Material provided: Begin

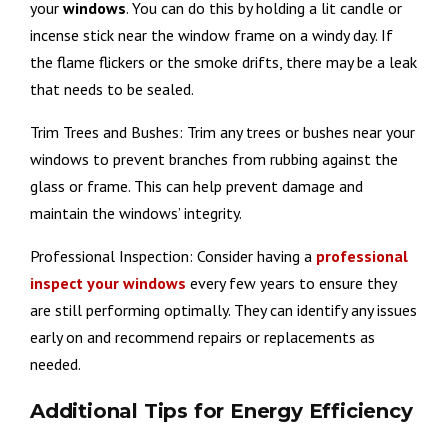
your
windows
. You can do this by holding a lit candle or
incense stick near the window frame on a windy day. If
the flame flickers or the smoke drifts, there may be a leak
that needs to be sealed.
Trim Trees and Bushes: Trim any trees or bushes near your
windows to prevent branches from rubbing against the
glass or frame. This can help prevent damage and
maintain the windows’ integrity.
Professional Inspection: Consider having a
professional
inspect your windows
every few years to ensure they
are still performing optimally. They can identify any issues
early on and recommend repairs or replacements as
needed.
Additional Tips for Energy Efficiency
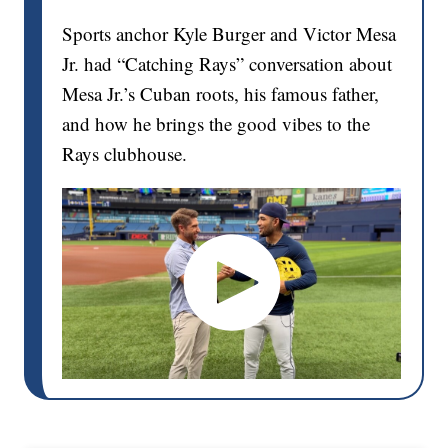
Sports anchor Kyle Burger and Victor Mesa
Jr. had “Catching Rays” conversation about
Mesa Jr.’s Cuban roots, his famous father,
and how he brings the good vibes to the
Rays clubhouse.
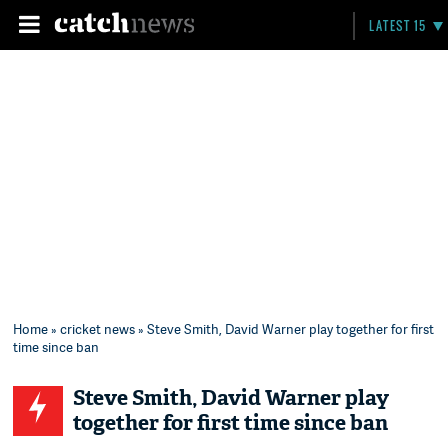
LATEST 15
Home
»
cricket news
» Steve Smith, David Warner play together for first
time since ban
Steve Smith, David Warner play
together for first time since ban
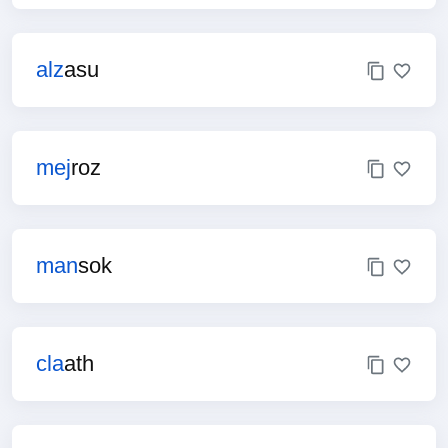
alz
asu
mej
roz
man
sok
cla
ath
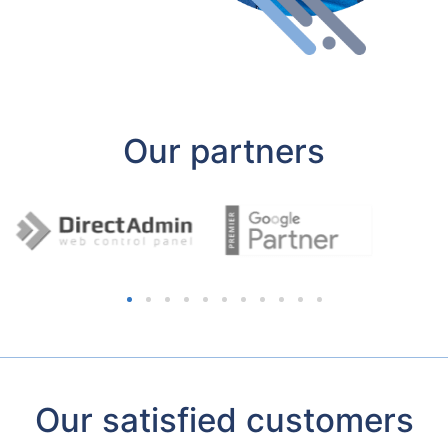
Our partners
Our satisfied customers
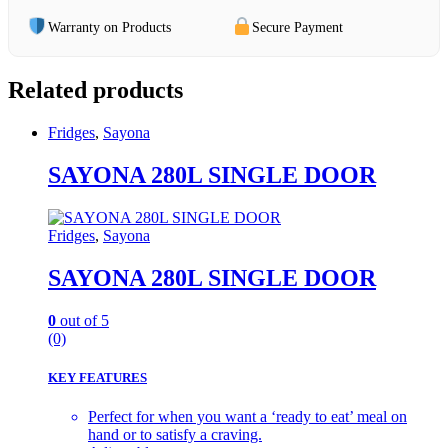
Warranty on Products
Secure Payment
Related products
Fridges
,
Sayona
SAYONA 280L SINGLE DOOR
Fridges
,
Sayona
SAYONA 280L SINGLE DOOR
0
out of 5
(0)
KEY FEATURES
Perfect for when you want a ‘ready to eat’ meal on
hand or to satisfy a craving.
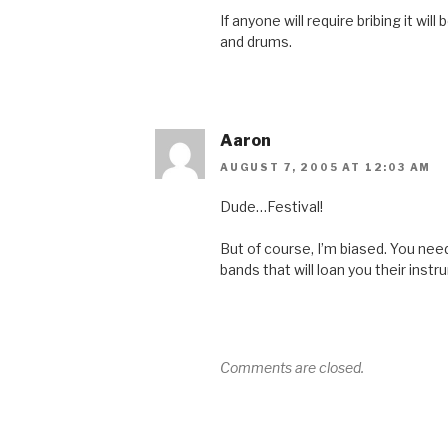
If anyone will require bribing it wil
and drums.
Aaron
AUGUST 7, 2005 AT 12:03 AM
Dude…Festival!
But of course, I’m biased. You n
bands that will loan you their inst
Comments are closed.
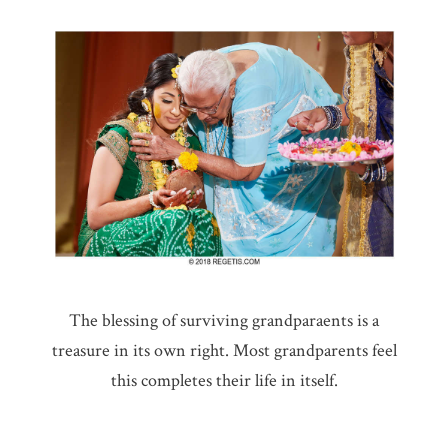
The blessing of surviving grandparaents is a
treasure in its own right. Most grandparents feel
this completes their life in itself.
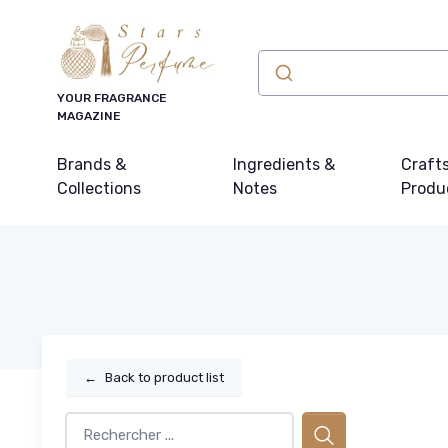
YOUR FRAGRANCE
MAGAZINE
Brands &
Ingredients &
Craft
Collections
Notes
Produ
←
Back to product list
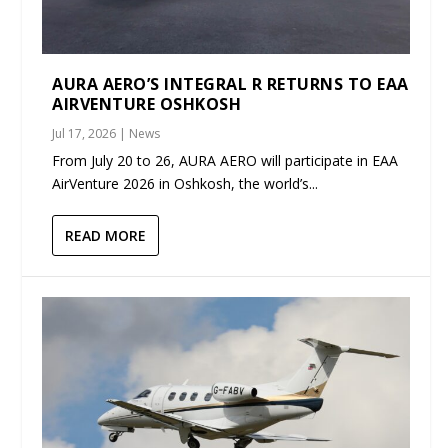
AURA AERO’S INTEGRAL R RETURNS TO EAA
AIRVENTURE OSHKOSH
Jul 17, 2026
|
News
From July 20 to 26, AURA AERO will participate in EAA
AirVenture 2026 in Oshkosh, the world’s...
READ MORE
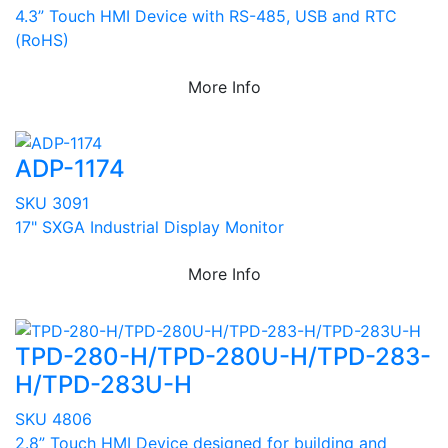
4.3” Touch HMI Device with RS-485, USB and RTC
(RoHS)
More Info
ADP-1174
SKU 3091
17" SXGA Industrial Display Monitor
More Info
TPD-280-H/TPD-280U-H/TPD-283-
H/TPD-283U-H
SKU 4806
2.8” Touch HMI Device designed for building and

Material provided: End

§ **Task to carry out**:
Reproduce the text of every record above word for word, and leave the pictures out of your answer.

§ **Result of the task**:
your
windows
. You can do this by holding a lit candle or
incense stick near the window frame on a windy day. If
the flame flickers or the smoke drifts, there may be a leak
that needs to be sealed.
Trim Trees and Bushes: Trim any trees or bushes near your
windows to prevent branches from rubbing against the
glass or frame. This can help prevent damage and
maintain the windows’ integrity.
Professional Inspection: Consider having a
professional
inspect your windows
every few years to ensure they
are still performing optimally. They can identify any issues
early on and recommend repairs or replacements as
needed.
Additional Tips for Energy Efficiency
Sports anchor Kyle Burger and Victor Mesa
Jr. had “Catching Rays” conversation about
Mesa Jr.’s Cuban roots, his famous father,
and how he brings the good vibes to the
Rays clubhouse.
LATEST 15
Home
»
cricket news
» Steve Smith, David Warner play together for first
time since ban
Steve Smith, David Warner play
together for first time since ban
alz
asu
mej
roz
man
sok
cla
ath
Our partners
Our satisfied customers
Warranty on Products
Secure Payment
Related products
Fridges
,
Sayona
SAYONA 280L SINGLE DOOR
Fridges
,
Sayona
SAYONA 280L SINGLE DOOR
0
out of 5
(0)
KEY FEATURES
Perfect for when you want a ‘ready to eat’ meal on
hand or to satisfy a craving.
If anyone will require bribing it wil
and drums.
Aaron
AUGUST 7, 2005 AT 12:03 AM
Dude…Festival!
But of course, I’m biased. You n
bands that will loan you their inst
Comments are closed.
The blessing of surviving grandparaents is a
treasure in its own right. Most grandparents feel
this completes their life in itself.
YOUR FRAGRANCE
MAGAZINE
Brands &
Ingredients &
Craft
Collections
Notes
Produ
←
Back to product list
AURA AERO’S INTEGRAL R RETURNS TO EAA
AIRVENTURE OSHKOSH
Jul 17, 2026
|
News
From July 20 to 26, AURA AERO will participate in EAA
AirVenture 2026 in Oshkosh, the world’s...
READ MORE
4.3” Touch HMI Device with RS-485, USB and RTC
(RoHS)
More Info
ADP-1174
SKU 3091
17" SXGA Industrial Display Monitor
More Info
TPD-280-H/TPD-280U-H/TPD-283-
H/TPD-283U-H
SKU 4806
2.8” Touch HMI Device designed for building and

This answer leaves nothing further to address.